Rio - O moleque nascido e criado no bairro de Água Santa, subúrbio carioca, nunca esqueceu do dia em que viu de boca aberta a exibição de gala de craques como Vavá, Bellini, Sabará e Coronel, no velho Maracanã. Naquele tarde distante dos anos 1960, o coração de Paulinho disparou e passou a bater mais forte pela Cruz de Malta.
E lá se vão mais de meio século de amor incondicional ao Vasco da Gama, em que Paulinho virou Alfinete — o lateral esquerdo que brilhou nos anos 1970 e que há três décadas virou funcionário de São Januário. Mas os últimos anos têm sido de cortar o coração. A ameaça de um segundo rebaixamento machuca e atormenta Alfinete, que se recusa a acreditar no pior.
“Estou sofrendo, meu coração está machucado. É uma pena, porque o nosso presidente foi um excelente jogador. Mas infelizmente o clube passa por turbulências. Fez um time às pressas e para ajustar não está fácil. Mas temos chance se vencermos os jogos que faltam”.
Do alto de seus 64 anos, o ex-lateral acredita que só existe uma saída para o Vasco fazer valer a fama de time da virada.“Acho que o problema não é treinador. Os jogadores precisam conversar mais, ficar mais juntos. Teve uma época, em que passamos por um momento difícil no Brasileiro e pedimos ao nosso treinador (Mário Travaglini) para ficarmos concentrados a semana inteira. Não íamos em casa, só os casados.
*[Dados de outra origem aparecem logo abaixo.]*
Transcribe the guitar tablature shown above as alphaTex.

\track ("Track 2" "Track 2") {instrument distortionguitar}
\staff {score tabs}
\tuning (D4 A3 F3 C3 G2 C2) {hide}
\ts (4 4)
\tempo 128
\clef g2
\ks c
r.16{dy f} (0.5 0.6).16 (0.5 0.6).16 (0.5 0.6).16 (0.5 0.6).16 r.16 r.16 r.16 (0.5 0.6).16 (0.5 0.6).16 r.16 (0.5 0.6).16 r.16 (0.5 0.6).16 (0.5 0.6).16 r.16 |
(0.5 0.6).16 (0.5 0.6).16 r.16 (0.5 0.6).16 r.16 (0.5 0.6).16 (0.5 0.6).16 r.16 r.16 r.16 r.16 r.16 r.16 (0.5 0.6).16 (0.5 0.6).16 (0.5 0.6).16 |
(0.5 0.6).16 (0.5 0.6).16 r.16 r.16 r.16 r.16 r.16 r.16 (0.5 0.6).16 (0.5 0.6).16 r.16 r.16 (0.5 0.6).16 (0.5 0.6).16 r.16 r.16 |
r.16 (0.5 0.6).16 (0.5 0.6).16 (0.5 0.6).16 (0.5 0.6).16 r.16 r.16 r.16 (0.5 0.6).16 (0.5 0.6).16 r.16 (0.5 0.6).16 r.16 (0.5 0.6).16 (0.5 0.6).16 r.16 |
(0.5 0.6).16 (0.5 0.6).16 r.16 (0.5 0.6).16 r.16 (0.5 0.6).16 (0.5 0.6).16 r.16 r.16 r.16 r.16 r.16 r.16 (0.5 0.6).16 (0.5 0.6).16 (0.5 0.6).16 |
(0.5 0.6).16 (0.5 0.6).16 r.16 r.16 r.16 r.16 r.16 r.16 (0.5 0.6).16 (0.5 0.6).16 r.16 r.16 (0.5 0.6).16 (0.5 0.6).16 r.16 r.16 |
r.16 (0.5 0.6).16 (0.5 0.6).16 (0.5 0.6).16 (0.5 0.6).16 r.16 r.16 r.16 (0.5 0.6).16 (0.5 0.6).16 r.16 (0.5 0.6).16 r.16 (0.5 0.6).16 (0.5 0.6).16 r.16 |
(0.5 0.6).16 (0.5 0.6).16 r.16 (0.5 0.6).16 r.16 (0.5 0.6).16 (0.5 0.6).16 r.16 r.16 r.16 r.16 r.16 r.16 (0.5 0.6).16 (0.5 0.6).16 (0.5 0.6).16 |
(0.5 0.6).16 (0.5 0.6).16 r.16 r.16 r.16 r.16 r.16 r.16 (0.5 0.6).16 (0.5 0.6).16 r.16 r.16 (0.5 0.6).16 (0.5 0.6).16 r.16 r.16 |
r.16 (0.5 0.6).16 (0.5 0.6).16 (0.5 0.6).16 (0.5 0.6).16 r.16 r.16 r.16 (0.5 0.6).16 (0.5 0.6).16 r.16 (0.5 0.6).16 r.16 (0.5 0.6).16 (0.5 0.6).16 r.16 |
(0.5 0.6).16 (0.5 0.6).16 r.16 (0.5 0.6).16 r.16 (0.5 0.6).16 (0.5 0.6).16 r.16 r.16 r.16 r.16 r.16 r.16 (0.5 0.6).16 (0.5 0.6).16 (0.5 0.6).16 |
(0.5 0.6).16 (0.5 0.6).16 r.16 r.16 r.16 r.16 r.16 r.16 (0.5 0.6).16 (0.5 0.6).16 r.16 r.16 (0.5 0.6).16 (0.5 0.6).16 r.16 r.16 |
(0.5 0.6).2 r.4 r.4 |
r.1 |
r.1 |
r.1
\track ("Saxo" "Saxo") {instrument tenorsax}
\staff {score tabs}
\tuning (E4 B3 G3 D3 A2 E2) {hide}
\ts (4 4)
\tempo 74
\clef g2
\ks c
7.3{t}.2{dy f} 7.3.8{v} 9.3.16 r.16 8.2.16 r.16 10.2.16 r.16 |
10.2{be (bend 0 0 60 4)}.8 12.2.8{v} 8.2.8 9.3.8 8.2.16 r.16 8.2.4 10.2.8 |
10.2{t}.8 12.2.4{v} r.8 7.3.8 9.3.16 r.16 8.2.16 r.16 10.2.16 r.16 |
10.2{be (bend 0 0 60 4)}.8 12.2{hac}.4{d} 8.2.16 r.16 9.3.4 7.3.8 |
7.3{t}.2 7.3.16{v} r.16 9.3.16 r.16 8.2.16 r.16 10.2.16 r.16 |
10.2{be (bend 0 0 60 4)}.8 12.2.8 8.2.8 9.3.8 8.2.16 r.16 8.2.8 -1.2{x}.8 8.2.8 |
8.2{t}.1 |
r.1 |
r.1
Abraçamos aquela causa, nos sacrificamos e conseguimos sair. Agora, só eles podem mudar essa situação”, decreta.
Racismo
Misto de gerente da concentração do profissional e observador técnico, Alfinete já fez um pouco de tudo nos 31 anos em que trabalha no Vasco.
“Depois que deixei de ser atleta, fui treinador e coordenador do infantil e juvenil.Hoje tomo conta dos profissionais quando eles concentram aqui. Mas quando precisa observo jogadores, vou em peneiras”, diz orgulhoso o ex-jogador,que fez o curso de treinador, mas desistiu da profissão por achar que há racismo no meio.
“O pessoal da cor não consegue ser treinador, normalmente trabalha na base ou é auxiliar-técnico. Quantos técnicos negros trabalham no Brasileiro? O Jaime, o Cristóvão? Não é pouco? As chances são pequenas e o meio é muito fechado, não é legal”, opina Alfinete, que desistiu da carreira. “Também tem muita pressão. Mas não sofro com isso. Nunca foi minha paixão”.
Lateral fez gol decisivo no título de 1974
A decisão do Campeonato Brasileiro de 1974 não sai até hoje da cabeça de Alfinete. No primeiro jogo, no Mineirão, ele foi protagonista. Marcou o gol do empate em 1 a 1, deixando o Vasco mais perto do título.
“O Vasco perdia por 1 a 0 mas eu consegui empatar. Fiz o gol aos 40 minutos do segundo tempo. Aquela foi uma das maiores emoções da minha vida”, relembra Alfinete, que não se esquece da jogada. “Teve um cruzamento na área, a defesa do Cruzeiro tirou de cabeça, e eu peguei de primeira vencendo o Raul. Foi um golaço”, relembra, orgulhoso.
No segundo jogo, o lateral teve muito trabalho para marcar Nelinho, mas no fim, o Vasco venceu por 2 a 1 com um gol de Jorginho Carvoeiro. “Comemoramos o título por uma semana. Foi uma alegria sem fim”, recorda-se.
Ausência da Seleção não incomodou
Quando perguntam a Alfinete porque ele nunca foi lembrado para a seleção brasileira, o ex-lateral não perde a linha e dá uma resposta bem-humorada.
“Naquela época tinha o Rogério, o Cafuringa, que corriam à beça. E ainda tinha o Hilton. Também joguei contra o Gil, o Zequinha. Tinha que bater muito (rs). Como pegava só os melhores, como ia ser convocado pra Seleção?”, argumenta, o ex-jogador que na época tinha como rivais na Seleção Marinho Chagas, Everaldo e Marco Antonio.
Em 1977, Alfinete foi vendido ao Uberaba. Ele ainda jogou no Democrata-GV, antes de encerrar a carreira aos 29 anos.